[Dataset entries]
▼▼▼
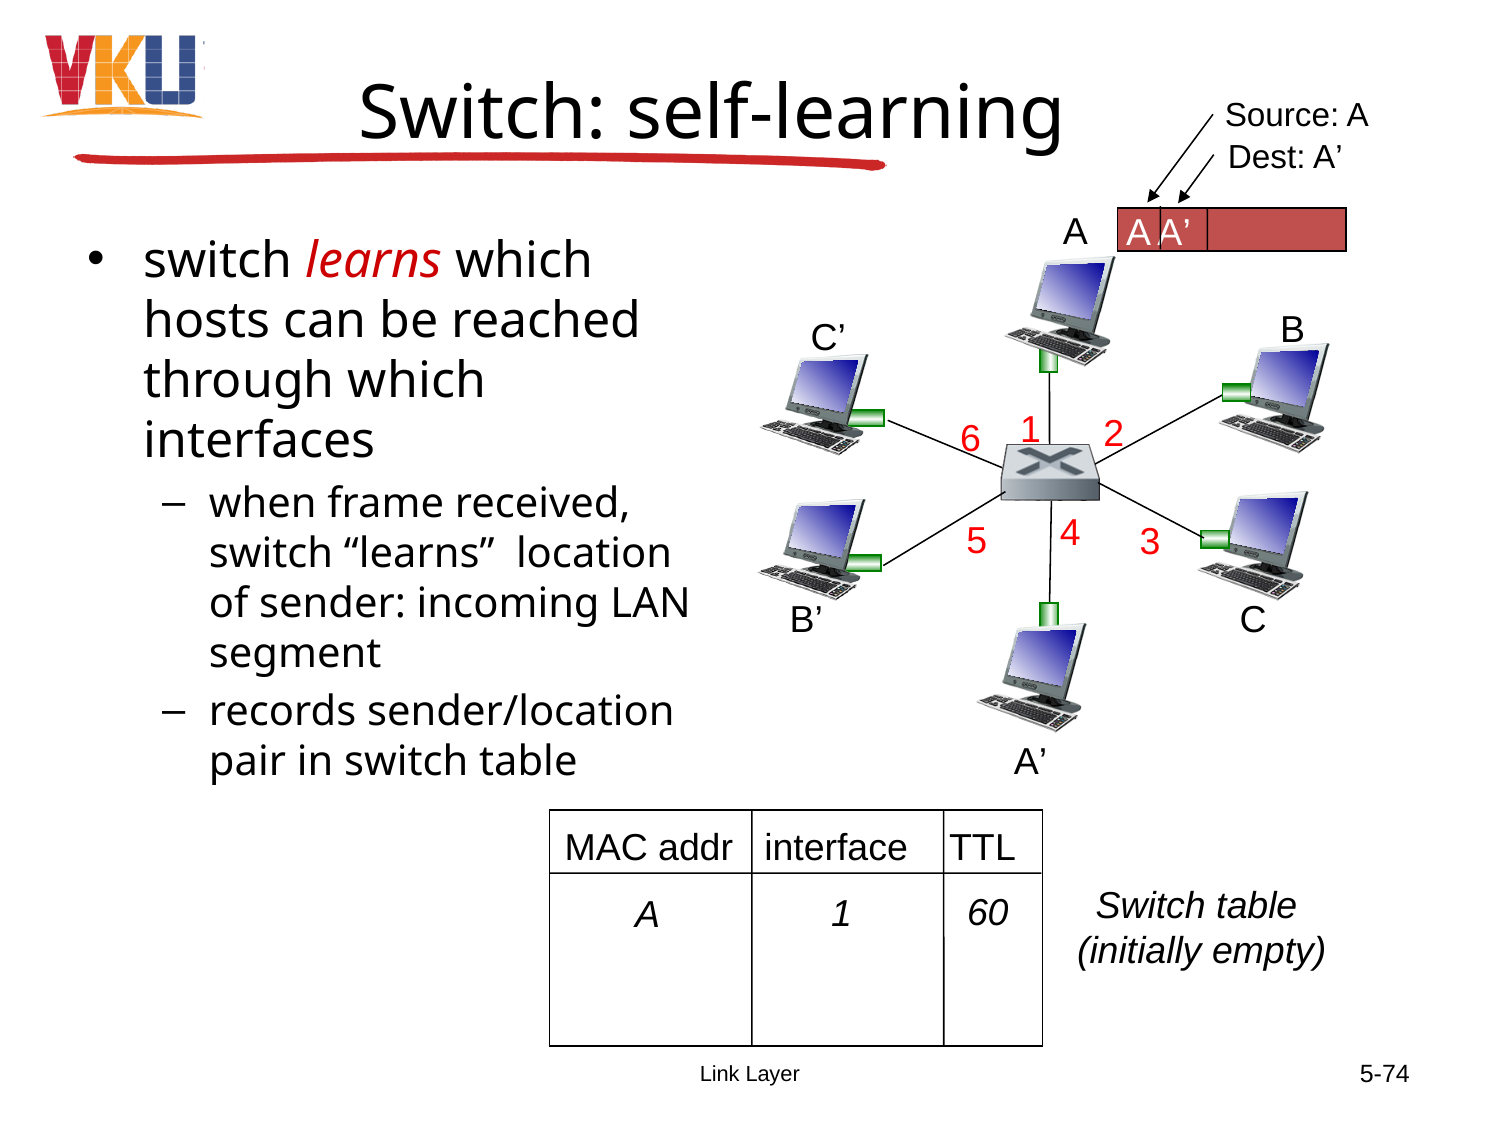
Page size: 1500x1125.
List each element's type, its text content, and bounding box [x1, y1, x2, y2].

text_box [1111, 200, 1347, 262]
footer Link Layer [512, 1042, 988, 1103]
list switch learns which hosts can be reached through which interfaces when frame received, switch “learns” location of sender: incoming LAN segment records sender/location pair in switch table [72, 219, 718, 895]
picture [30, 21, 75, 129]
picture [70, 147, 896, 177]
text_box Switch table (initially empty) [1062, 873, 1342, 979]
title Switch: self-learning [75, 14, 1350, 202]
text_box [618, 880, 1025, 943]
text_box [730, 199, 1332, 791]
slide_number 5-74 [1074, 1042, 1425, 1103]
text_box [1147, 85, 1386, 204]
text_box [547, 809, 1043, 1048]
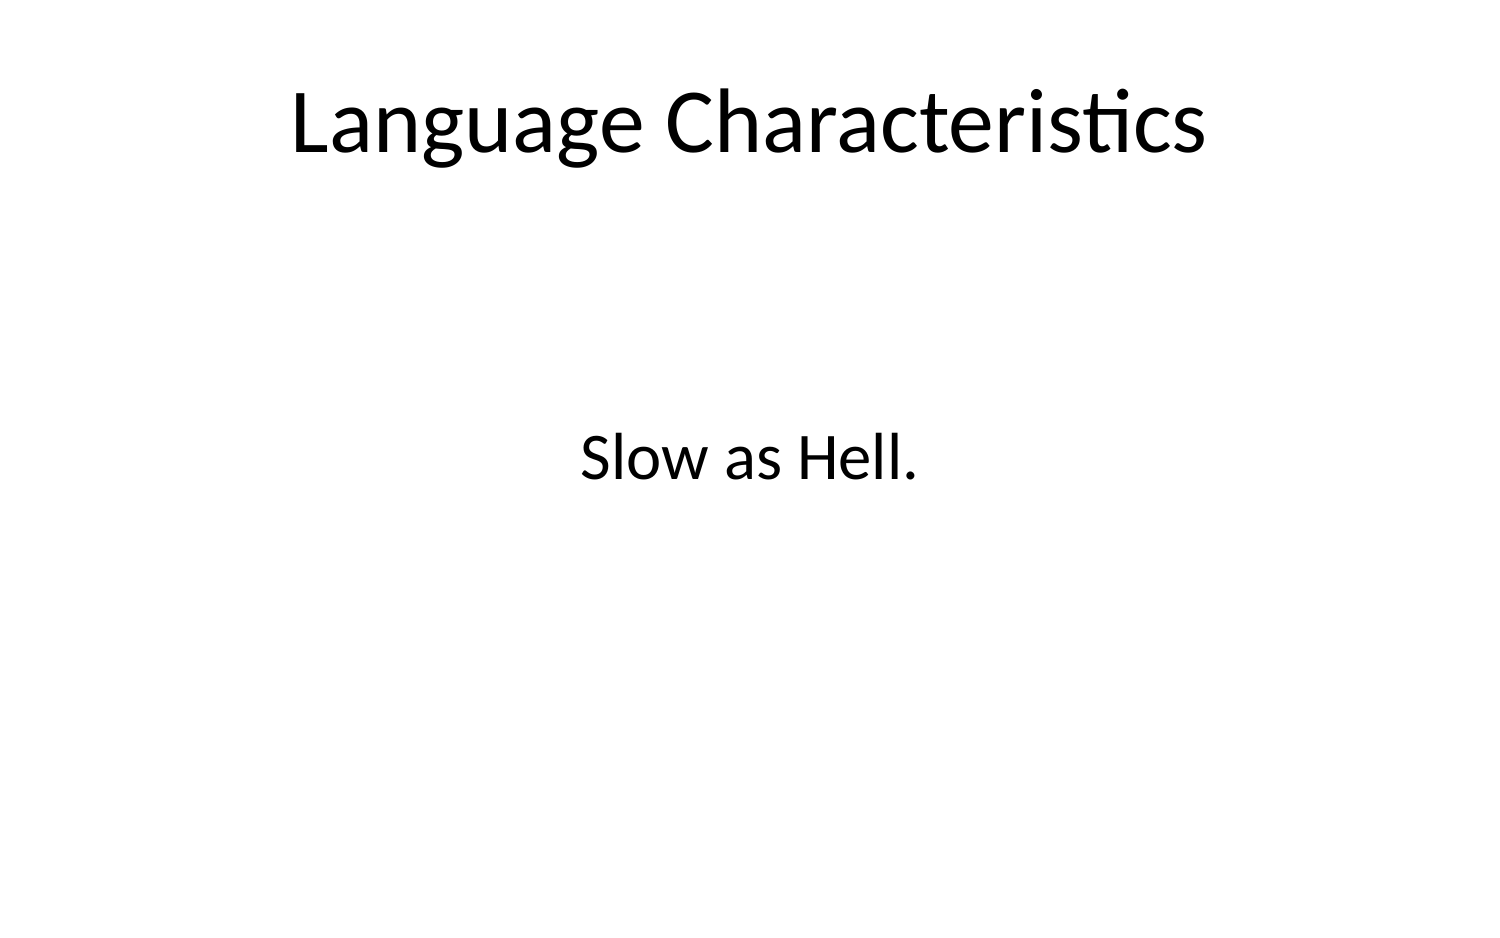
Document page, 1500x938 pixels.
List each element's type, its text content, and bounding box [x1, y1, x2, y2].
▲▲▲
◆ AIM OF THE TASK
Could you quote, exactly as they appear, the line containing "Document page, 1500x938 pixels." and every line after it to the end of the records above?

◆ EXERCISE SOLUTION
Document page, 1500x938 pixels.
List each element's type, its text content, and bounding box [x1, y1, x2, y2].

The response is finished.